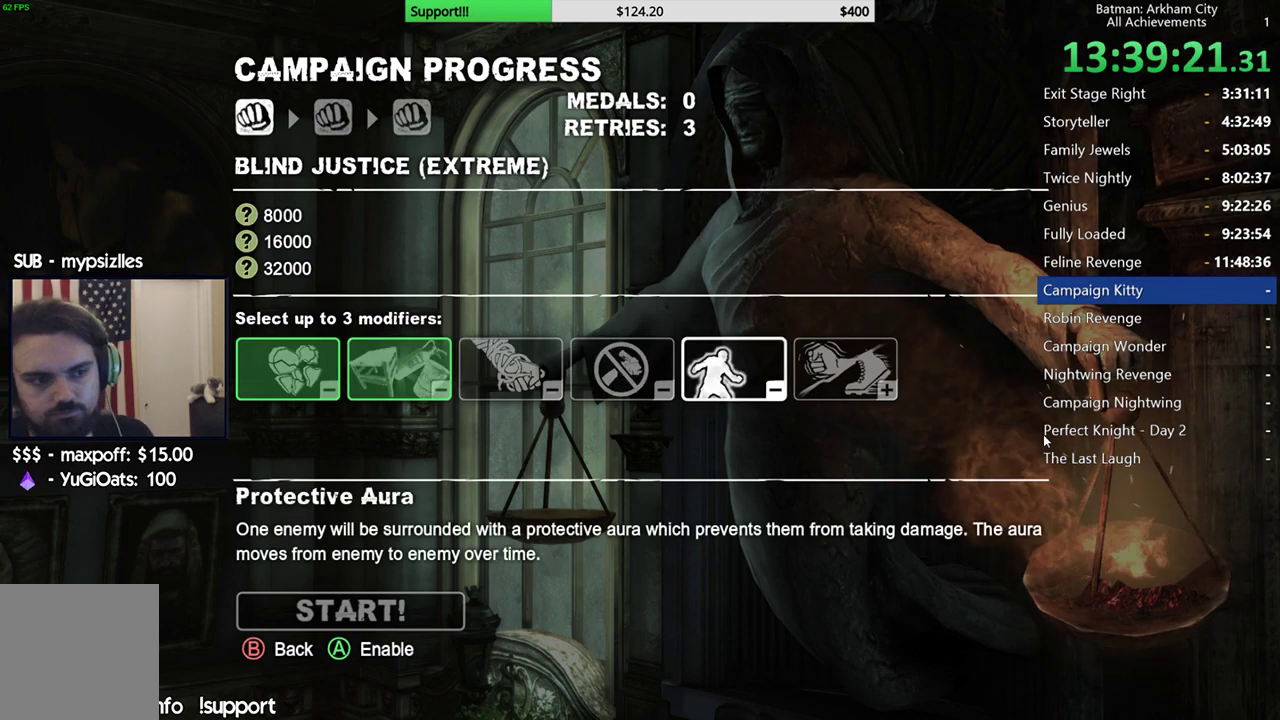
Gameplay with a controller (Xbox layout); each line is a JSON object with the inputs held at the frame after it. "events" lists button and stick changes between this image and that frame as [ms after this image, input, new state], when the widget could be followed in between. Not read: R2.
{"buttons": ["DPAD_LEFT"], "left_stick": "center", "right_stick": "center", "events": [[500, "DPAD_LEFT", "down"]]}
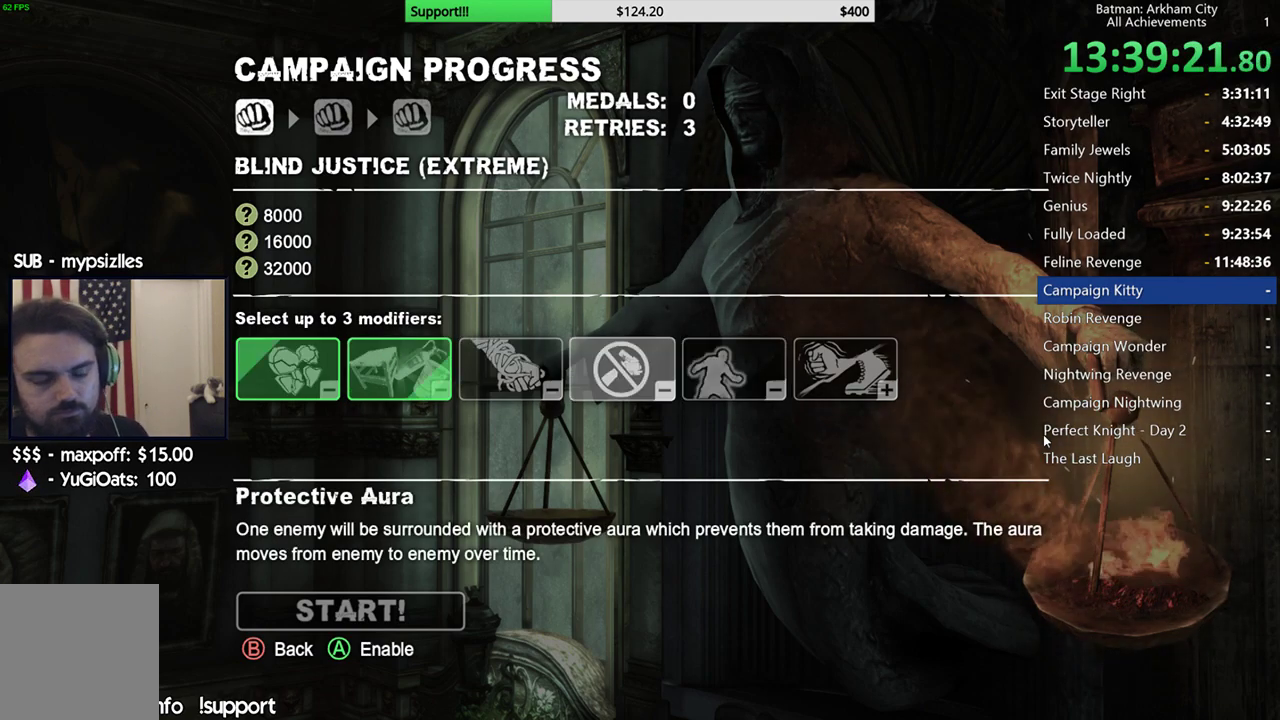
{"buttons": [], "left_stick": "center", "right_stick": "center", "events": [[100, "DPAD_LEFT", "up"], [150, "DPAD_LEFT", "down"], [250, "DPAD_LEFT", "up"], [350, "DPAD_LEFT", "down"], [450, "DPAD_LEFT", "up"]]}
+ + +
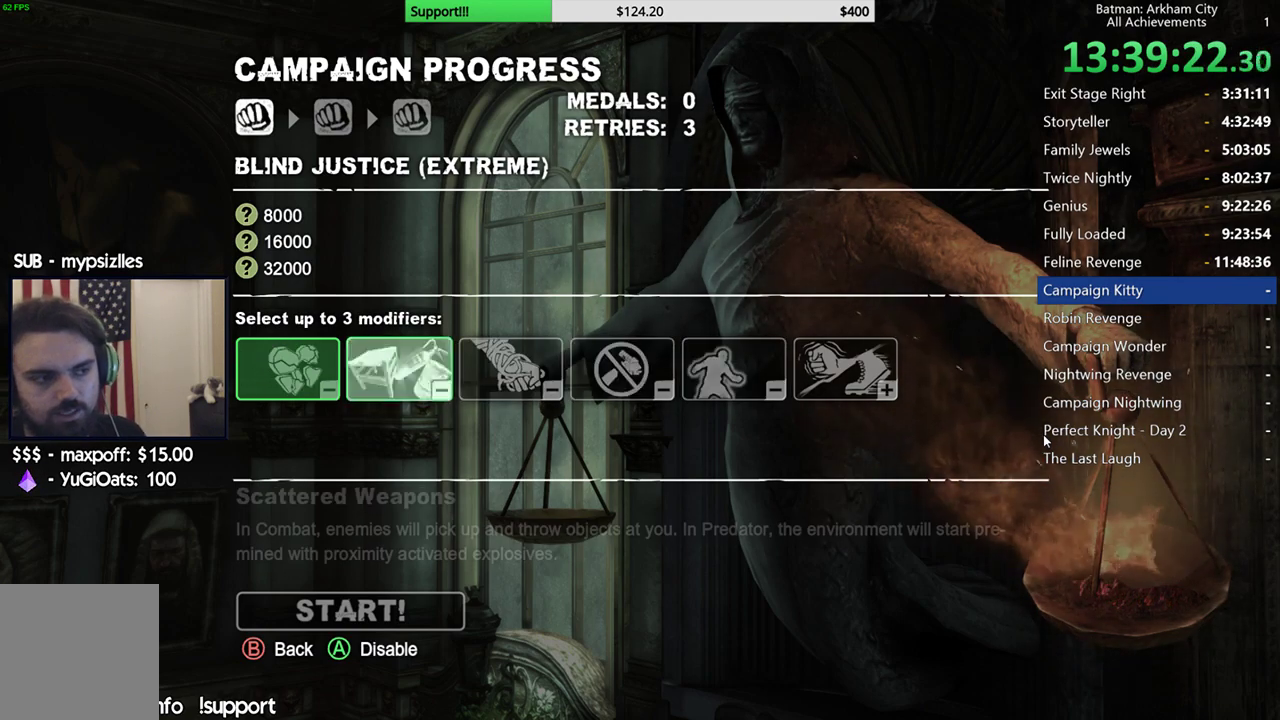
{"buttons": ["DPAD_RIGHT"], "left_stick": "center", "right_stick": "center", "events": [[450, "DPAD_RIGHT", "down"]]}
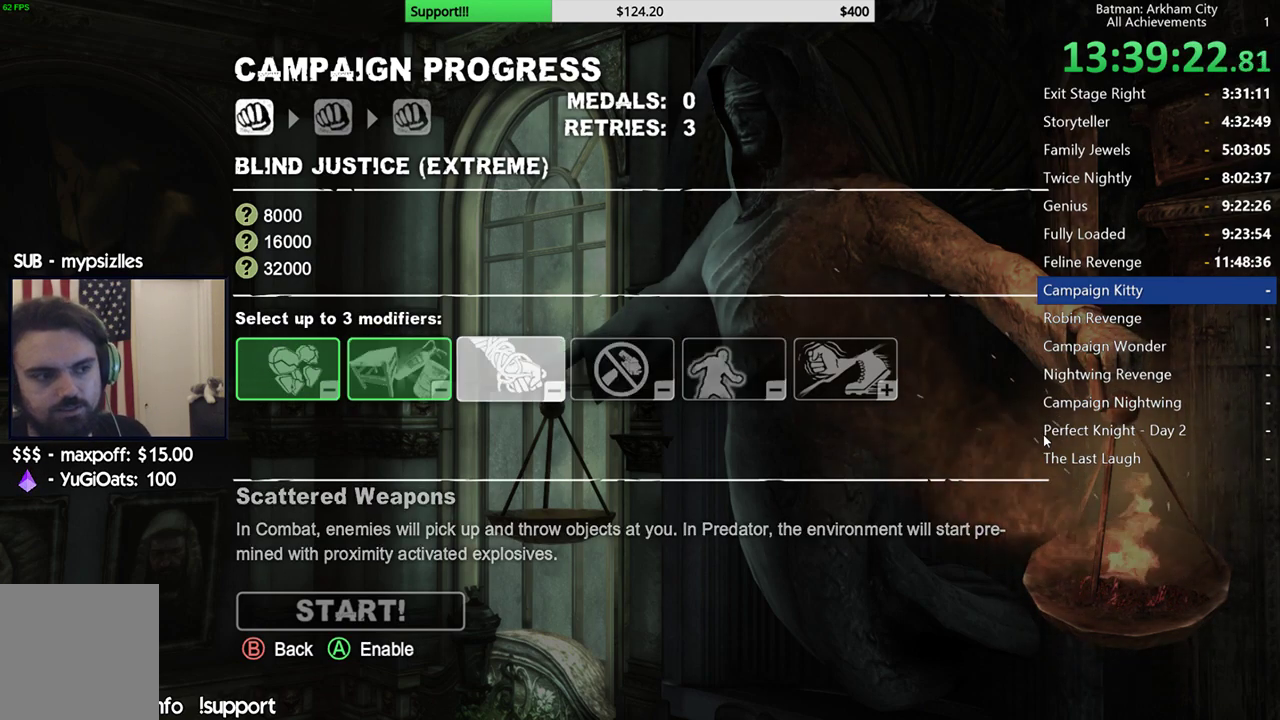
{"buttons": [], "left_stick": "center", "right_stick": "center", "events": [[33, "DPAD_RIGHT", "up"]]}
+ + +
▶ [Task directions]: Which of the lines in the material carry the string "down"? Pull them out.

▶ [Task solution]:
{"buttons": ["DPAD_LEFT"], "left_stick": "center", "right_stick": "center", "events": [[500, "DPAD_LEFT", "down"]]}
{"buttons": [], "left_stick": "center", "right_stick": "center", "events": [[100, "DPAD_LEFT", "up"], [150, "DPAD_LEFT", "down"], [250, "DPAD_LEFT", "up"], [350, "DPAD_LEFT", "down"], [450, "DPAD_LEFT", "up"]]}
{"buttons": ["DPAD_RIGHT"], "left_stick": "center", "right_stick": "center", "events": [[450, "DPAD_RIGHT", "down"]]}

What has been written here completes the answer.